● DATASET EXCERPTS:
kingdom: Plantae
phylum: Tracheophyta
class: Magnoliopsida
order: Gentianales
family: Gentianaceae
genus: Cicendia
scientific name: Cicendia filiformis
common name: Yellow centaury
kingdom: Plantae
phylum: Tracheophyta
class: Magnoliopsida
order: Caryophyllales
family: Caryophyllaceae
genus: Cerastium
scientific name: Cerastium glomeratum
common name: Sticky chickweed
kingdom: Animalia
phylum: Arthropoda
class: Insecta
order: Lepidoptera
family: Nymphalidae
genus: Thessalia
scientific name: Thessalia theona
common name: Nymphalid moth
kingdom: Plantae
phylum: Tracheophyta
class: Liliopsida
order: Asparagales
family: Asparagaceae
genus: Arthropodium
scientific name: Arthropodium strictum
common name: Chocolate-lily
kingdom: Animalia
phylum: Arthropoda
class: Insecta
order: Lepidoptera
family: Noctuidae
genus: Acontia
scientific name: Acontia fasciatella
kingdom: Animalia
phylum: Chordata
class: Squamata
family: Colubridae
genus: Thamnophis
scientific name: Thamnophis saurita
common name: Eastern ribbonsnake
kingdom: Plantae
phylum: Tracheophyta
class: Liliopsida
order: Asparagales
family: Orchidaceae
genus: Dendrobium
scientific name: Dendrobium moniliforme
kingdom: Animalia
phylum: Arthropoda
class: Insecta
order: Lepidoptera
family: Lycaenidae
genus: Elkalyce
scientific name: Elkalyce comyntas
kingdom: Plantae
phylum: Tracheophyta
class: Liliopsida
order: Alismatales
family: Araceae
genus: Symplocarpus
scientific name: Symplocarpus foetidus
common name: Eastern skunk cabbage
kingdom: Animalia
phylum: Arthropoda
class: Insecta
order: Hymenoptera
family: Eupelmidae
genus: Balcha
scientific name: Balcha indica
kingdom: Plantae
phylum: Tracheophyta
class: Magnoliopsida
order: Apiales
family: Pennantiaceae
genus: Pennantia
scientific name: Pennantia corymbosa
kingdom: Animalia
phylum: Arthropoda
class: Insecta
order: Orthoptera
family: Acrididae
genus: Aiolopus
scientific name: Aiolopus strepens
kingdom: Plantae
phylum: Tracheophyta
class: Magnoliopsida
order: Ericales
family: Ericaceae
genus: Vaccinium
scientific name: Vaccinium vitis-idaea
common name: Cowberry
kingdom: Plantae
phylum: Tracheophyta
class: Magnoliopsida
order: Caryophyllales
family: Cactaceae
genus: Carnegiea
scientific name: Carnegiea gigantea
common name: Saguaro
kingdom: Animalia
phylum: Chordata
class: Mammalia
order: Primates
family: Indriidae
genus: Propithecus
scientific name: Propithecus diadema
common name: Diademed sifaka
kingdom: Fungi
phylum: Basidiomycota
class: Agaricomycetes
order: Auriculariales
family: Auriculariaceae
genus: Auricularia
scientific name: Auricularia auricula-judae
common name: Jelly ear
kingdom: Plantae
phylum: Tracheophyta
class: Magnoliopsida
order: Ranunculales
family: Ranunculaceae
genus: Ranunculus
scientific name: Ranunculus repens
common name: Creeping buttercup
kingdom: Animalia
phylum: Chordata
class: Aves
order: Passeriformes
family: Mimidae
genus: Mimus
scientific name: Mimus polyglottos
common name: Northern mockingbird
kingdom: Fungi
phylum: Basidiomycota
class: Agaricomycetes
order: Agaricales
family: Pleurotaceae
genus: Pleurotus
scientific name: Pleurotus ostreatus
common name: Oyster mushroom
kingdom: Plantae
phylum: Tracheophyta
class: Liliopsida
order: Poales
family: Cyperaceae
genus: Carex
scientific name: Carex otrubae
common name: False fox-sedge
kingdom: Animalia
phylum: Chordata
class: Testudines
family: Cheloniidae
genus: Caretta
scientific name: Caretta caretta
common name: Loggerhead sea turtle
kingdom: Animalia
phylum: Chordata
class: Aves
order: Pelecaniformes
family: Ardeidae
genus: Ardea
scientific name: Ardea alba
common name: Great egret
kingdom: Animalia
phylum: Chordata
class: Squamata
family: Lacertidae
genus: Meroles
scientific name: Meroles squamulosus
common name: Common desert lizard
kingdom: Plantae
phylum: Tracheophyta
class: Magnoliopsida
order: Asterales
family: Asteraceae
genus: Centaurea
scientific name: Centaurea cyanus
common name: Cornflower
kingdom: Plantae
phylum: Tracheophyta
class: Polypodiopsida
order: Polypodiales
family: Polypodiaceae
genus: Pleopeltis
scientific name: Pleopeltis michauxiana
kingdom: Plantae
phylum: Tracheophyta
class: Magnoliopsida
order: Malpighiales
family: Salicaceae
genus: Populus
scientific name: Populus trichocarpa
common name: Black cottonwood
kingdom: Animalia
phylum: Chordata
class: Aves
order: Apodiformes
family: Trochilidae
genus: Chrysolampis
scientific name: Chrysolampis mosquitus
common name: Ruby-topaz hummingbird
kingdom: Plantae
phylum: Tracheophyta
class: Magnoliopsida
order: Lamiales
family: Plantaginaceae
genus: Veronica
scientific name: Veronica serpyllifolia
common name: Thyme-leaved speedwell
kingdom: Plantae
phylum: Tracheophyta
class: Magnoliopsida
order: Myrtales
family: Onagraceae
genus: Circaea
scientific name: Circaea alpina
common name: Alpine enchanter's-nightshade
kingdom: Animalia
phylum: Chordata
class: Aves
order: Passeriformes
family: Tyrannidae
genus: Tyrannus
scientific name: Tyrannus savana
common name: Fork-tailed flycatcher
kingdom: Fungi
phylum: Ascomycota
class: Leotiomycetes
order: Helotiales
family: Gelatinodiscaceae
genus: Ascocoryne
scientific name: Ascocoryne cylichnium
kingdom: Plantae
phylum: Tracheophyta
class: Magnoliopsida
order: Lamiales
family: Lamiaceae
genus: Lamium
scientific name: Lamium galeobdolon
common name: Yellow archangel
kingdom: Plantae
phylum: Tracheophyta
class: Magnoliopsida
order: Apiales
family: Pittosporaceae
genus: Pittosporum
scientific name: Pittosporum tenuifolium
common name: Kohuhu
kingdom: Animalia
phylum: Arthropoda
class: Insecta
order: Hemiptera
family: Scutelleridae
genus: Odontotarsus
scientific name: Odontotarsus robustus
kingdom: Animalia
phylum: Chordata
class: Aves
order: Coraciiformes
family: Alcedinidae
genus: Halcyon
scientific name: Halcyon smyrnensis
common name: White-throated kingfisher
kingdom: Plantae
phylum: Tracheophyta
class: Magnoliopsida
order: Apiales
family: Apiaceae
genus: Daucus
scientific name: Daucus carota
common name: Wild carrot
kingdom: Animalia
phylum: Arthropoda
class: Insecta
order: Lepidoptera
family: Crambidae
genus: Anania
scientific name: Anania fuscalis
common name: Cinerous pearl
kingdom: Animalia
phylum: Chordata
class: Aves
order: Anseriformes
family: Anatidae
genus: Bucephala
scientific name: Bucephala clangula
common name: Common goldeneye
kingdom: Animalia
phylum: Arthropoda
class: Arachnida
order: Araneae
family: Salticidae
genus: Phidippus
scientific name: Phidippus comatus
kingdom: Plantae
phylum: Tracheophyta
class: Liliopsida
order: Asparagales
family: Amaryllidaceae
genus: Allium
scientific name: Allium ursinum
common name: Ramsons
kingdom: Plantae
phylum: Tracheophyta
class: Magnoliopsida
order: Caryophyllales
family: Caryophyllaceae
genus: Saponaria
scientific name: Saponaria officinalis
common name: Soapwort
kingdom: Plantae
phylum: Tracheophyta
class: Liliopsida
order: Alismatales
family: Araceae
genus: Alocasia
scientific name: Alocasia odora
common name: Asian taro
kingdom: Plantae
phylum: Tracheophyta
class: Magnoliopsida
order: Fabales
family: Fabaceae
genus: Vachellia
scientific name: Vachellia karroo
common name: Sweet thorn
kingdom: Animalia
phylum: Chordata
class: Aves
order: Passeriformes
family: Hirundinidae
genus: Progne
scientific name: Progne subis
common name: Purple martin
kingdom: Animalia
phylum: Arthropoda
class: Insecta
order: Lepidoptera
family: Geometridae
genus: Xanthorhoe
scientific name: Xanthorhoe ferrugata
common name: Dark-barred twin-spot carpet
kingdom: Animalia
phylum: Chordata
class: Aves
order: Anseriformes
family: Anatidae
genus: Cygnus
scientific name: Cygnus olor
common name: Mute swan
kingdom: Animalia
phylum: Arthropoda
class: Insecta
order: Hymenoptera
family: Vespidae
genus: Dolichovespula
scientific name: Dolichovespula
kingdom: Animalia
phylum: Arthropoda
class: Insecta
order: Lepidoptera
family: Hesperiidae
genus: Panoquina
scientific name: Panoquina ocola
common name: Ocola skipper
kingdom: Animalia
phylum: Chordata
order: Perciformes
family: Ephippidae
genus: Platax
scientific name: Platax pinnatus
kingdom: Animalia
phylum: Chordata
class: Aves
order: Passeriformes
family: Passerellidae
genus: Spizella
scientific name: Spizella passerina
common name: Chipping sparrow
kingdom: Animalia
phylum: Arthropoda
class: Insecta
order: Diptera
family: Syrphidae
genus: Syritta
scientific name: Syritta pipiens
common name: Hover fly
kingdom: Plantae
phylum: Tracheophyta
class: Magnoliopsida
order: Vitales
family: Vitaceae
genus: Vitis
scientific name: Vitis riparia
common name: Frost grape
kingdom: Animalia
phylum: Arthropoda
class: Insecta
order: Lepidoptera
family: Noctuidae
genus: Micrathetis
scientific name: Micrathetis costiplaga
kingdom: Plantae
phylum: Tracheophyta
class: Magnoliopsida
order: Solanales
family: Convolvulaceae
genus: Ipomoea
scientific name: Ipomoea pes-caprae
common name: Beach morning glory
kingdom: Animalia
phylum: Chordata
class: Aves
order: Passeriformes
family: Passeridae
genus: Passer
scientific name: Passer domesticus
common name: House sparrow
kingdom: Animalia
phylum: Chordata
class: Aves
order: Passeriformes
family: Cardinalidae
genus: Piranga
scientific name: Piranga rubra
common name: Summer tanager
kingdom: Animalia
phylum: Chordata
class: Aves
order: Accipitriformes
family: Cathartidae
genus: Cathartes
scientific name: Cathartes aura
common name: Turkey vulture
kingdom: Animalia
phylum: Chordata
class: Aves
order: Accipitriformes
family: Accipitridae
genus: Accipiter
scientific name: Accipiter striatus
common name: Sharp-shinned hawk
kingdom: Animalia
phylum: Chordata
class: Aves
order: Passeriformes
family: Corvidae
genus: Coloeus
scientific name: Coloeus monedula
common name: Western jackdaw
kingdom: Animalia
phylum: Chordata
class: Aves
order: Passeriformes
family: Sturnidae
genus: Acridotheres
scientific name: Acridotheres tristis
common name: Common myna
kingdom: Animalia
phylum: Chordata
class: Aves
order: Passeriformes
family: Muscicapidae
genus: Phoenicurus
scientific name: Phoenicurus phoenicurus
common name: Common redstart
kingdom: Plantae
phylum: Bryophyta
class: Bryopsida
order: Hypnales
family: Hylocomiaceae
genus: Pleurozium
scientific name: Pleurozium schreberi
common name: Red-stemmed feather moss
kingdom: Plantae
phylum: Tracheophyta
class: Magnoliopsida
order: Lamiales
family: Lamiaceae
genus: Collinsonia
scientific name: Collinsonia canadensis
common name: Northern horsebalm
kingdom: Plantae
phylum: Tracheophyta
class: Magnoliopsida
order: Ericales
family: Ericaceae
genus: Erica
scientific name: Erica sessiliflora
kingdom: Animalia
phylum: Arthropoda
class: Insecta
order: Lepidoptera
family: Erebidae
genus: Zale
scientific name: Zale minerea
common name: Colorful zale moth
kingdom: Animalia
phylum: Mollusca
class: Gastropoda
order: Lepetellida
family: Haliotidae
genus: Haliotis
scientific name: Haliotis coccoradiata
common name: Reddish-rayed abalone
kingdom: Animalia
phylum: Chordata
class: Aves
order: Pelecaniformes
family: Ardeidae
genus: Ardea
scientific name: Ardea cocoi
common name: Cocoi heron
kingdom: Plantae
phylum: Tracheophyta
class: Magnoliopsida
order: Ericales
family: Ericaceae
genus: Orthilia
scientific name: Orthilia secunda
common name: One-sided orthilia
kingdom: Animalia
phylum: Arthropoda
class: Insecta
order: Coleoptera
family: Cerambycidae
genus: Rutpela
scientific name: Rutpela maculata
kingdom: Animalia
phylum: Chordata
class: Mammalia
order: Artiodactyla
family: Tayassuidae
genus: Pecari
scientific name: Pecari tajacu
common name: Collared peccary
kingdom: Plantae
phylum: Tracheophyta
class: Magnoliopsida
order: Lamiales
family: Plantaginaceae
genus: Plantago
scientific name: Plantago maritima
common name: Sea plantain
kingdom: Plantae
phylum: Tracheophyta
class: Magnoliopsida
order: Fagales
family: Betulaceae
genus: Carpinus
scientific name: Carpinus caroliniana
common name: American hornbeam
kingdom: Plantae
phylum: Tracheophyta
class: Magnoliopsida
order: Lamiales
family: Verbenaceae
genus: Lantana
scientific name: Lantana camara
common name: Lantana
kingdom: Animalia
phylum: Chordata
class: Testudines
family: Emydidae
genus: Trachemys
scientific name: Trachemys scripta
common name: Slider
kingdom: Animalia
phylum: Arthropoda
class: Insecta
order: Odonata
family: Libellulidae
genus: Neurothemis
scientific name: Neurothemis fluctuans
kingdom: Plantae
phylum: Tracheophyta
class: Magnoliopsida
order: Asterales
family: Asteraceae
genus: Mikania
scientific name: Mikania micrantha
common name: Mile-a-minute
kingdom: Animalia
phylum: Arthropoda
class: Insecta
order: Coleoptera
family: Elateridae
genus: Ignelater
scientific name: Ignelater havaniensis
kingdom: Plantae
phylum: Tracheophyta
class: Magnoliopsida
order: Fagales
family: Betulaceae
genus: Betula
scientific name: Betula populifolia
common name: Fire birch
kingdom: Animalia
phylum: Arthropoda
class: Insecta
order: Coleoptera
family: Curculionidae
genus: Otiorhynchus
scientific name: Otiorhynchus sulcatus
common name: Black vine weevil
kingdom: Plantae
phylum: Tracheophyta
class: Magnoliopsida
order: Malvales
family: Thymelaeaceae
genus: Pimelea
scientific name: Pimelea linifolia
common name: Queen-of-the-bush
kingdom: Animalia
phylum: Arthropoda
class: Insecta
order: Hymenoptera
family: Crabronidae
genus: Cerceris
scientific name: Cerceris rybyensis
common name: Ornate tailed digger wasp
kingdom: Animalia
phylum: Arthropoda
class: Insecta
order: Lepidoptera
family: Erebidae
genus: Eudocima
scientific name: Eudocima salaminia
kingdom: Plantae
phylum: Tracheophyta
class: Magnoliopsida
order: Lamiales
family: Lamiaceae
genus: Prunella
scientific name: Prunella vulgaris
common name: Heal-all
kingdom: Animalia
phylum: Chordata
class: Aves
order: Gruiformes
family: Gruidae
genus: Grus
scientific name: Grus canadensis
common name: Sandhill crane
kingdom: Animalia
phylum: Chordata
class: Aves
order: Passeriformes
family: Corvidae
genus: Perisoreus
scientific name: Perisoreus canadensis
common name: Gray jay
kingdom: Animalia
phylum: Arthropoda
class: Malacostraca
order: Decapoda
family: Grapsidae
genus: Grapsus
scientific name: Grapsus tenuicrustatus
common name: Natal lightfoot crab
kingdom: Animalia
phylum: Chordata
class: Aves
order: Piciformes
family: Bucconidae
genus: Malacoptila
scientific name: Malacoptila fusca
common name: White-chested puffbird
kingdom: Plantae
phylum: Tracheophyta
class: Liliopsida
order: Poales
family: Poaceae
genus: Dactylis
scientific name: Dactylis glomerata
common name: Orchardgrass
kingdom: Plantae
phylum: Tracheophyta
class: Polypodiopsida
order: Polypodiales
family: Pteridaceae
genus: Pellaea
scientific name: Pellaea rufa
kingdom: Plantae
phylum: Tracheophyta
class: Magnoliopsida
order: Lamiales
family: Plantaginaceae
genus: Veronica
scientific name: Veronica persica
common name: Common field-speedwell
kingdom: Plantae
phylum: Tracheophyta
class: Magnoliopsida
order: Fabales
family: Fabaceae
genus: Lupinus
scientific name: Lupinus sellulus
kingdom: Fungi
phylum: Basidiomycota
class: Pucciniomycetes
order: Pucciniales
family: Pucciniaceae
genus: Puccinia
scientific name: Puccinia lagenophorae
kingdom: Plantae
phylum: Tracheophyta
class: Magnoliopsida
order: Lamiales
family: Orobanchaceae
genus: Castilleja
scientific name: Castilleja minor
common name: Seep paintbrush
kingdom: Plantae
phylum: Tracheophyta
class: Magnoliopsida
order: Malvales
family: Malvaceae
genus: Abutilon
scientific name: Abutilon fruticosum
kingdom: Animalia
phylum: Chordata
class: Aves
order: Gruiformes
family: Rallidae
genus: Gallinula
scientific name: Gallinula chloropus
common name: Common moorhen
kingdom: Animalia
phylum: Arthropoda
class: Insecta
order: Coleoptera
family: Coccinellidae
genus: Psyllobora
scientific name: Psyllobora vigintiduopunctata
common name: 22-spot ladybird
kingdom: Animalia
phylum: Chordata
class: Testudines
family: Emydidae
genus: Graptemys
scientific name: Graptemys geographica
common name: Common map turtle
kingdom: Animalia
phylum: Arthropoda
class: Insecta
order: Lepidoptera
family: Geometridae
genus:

● TASK REQUIREMENTS: Reproduce the listing above word for word, beginning with its first line and ending with the line that contains "genus: Arthropodium", with both of those lines included.

● THE OUTPUT:
kingdom: Plantae
phylum: Tracheophyta
class: Magnoliopsida
order: Gentianales
family: Gentianaceae
genus: Cicendia
scientific name: Cicendia filiformis
common name: Yellow centaury
kingdom: Plantae
phylum: Tracheophyta
class: Magnoliopsida
order: Caryophyllales
family: Caryophyllaceae
genus: Cerastium
scientific name: Cerastium glomeratum
common name: Sticky chickweed
kingdom: Animalia
phylum: Arthropoda
class: Insecta
order: Lepidoptera
family: Nymphalidae
genus: Thessalia
scientific name: Thessalia theona
common name: Nymphalid moth
kingdom: Plantae
phylum: Tracheophyta
class: Liliopsida
order: Asparagales
family: Asparagaceae
genus: Arthropodium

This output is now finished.